I use a snake sometimes for a quick cleaning job. But for a more thorough cleaning i use a cleaning rod. Not that a B Snake doesn't clean very well but i think the cleaning rod does a little better. Also use it for lever guns that i have to go thru the muzzle.
Bore snakes become a trap for grit and then the grit is raked down the barrel. Then that grit can work against the crisp inner diameter of the crown as it exits and agaion as it is pulled back out. At least that is what I have read. I do know climbing rope can be washed and you think it is clean until you start cutting it.
I use rods starting the chamber end using a bore guide. Don't clunk the jag over the inner crown edge on removal. Normally I unscrew the jag before removing the rod (more reading).
Even though I won't realize the best accuracy the gun can deliver, I can practice the procedures so my son will get well cared for pistols, revolver, and rifles.
I have never used a snake for cleaning. I wouldn't use one without a guide of some sort for the muzzle end. My thinking is without a guide on the muzzle end you will drag the "rope" off center over the crown and eventually damage the rifling and crown. We all know the last two inches of rifling before the muzzle end are most important for good accuracy. That being said I would think a snake has a place in the field for emergency cleaning but not regular use.
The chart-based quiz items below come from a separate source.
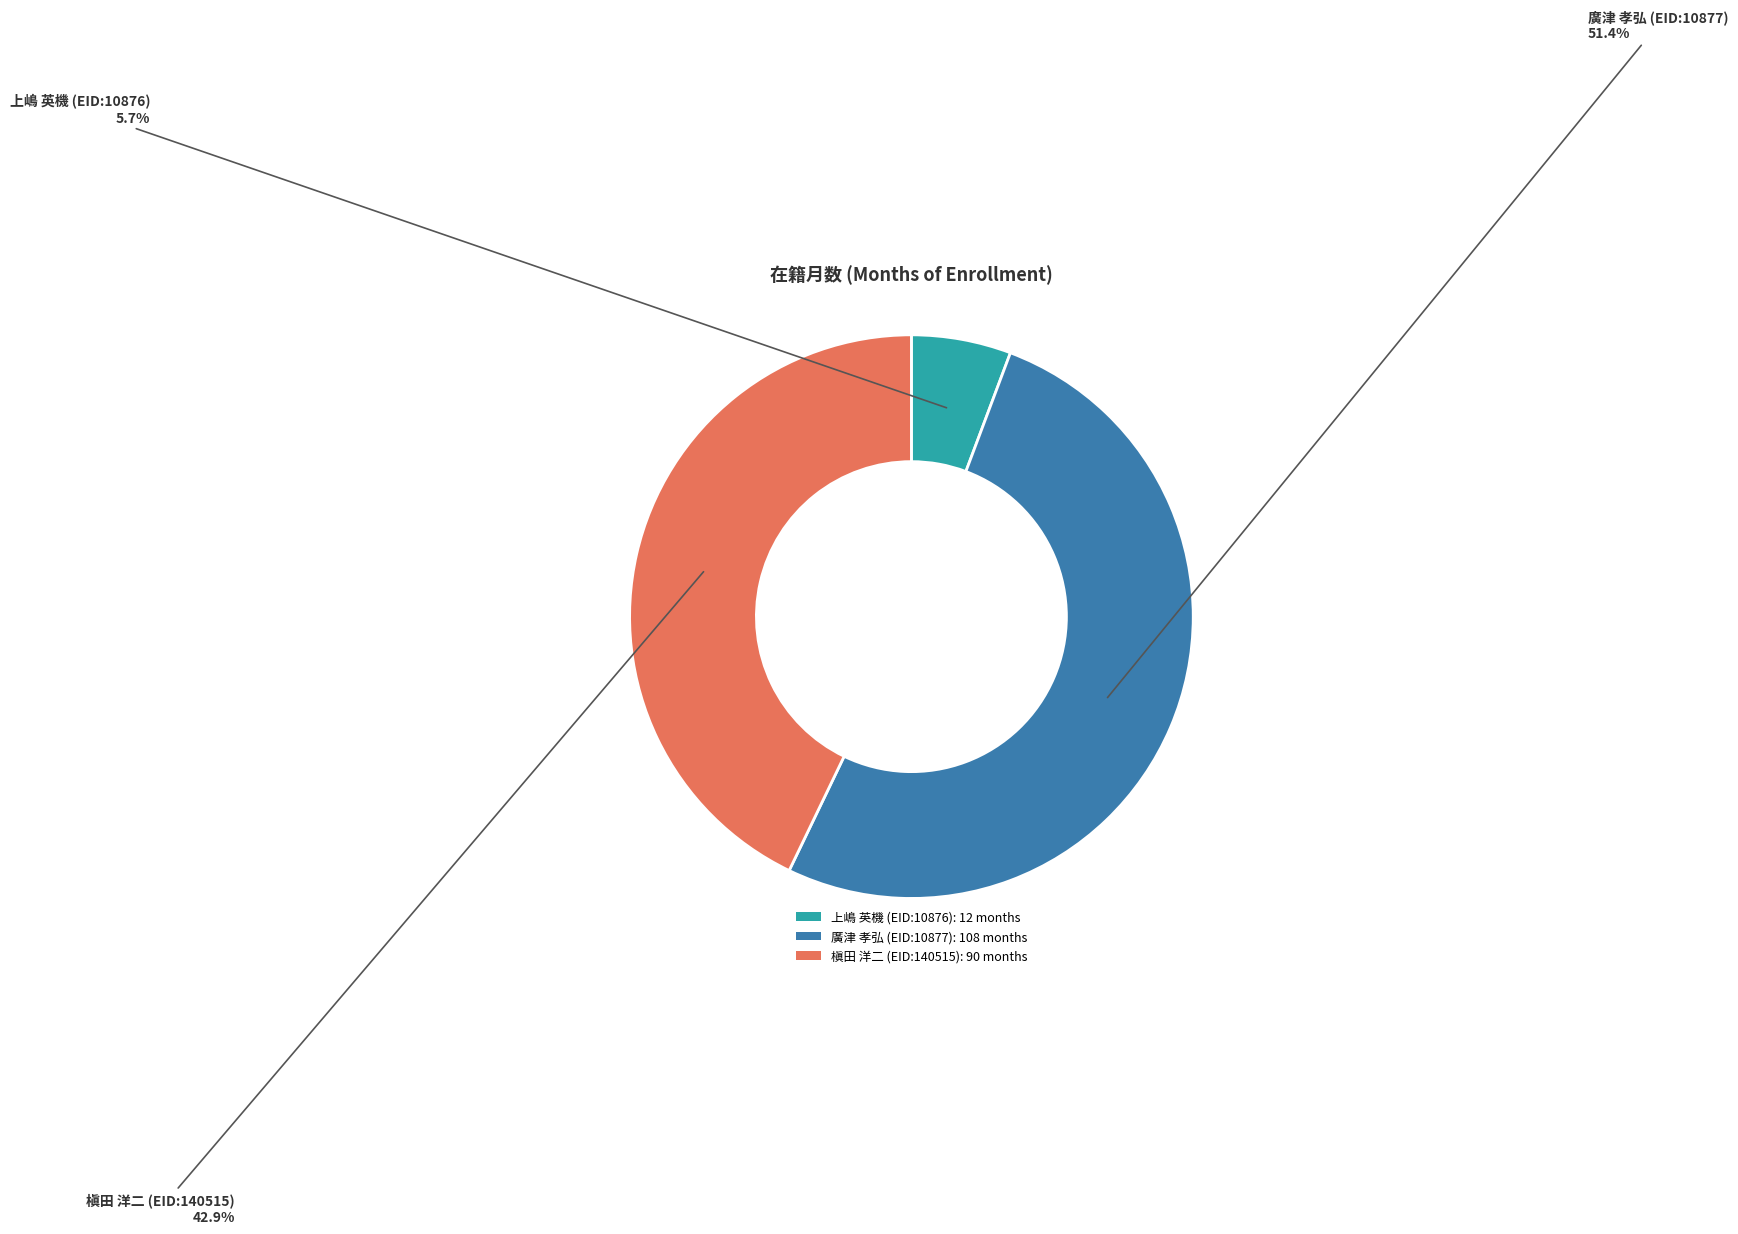

How many slices are in this pie chart?

3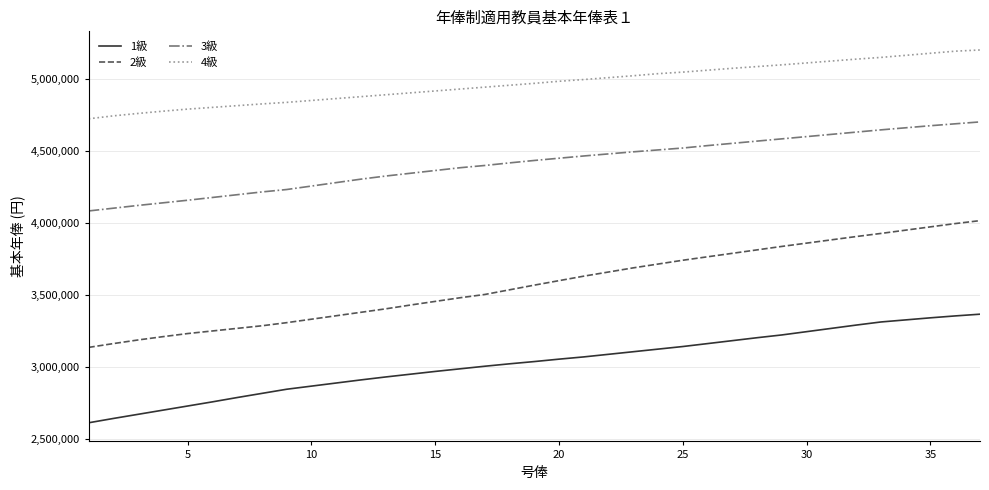

Which series has the largest total across all categories?

4級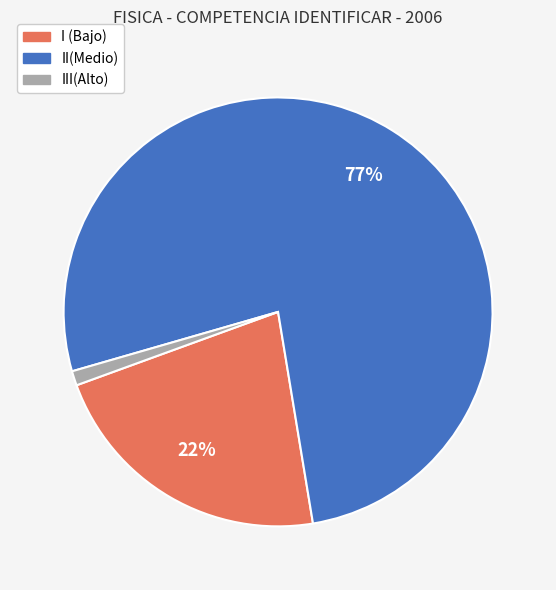

True or false: III(Alto) accounts for 1% of the total.

True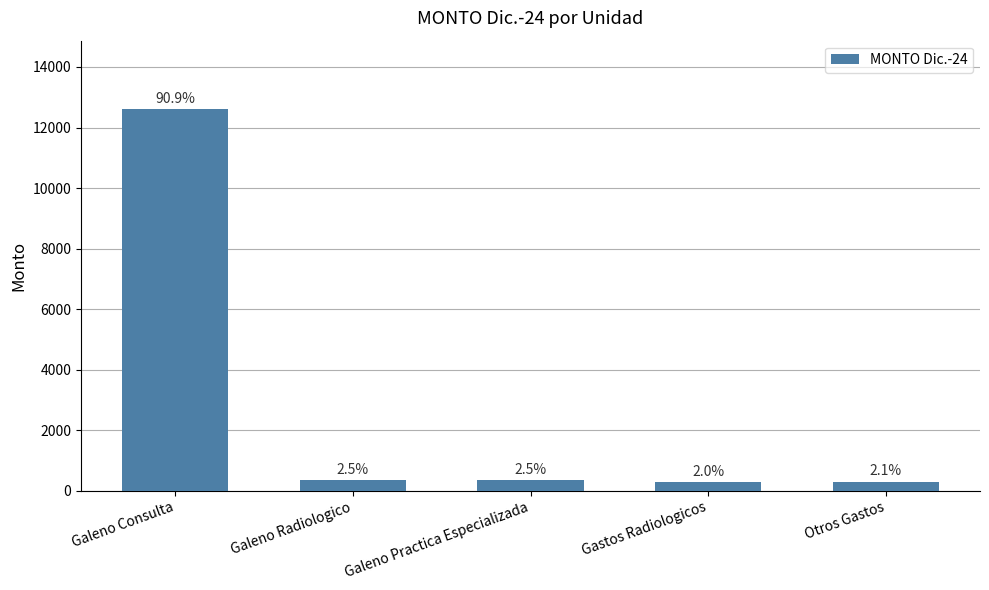

Where does the data first go above 344?

Galeno Consulta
For rifles that have to be cleaned from the muzzle end I always use a guide to hold the rod centered. I try to keep it simple and have used empty shot shells with the primer hole drilled for the rod or whatever is handy. I have made muzzle guides for some on a lathe as well.
I have Bore Snakes fore my rifles. I only use them for a quick clean at the range before I pack the rifle up, when I get home I do a complete Cleaning using A rod and patches before the gun goes into the safe.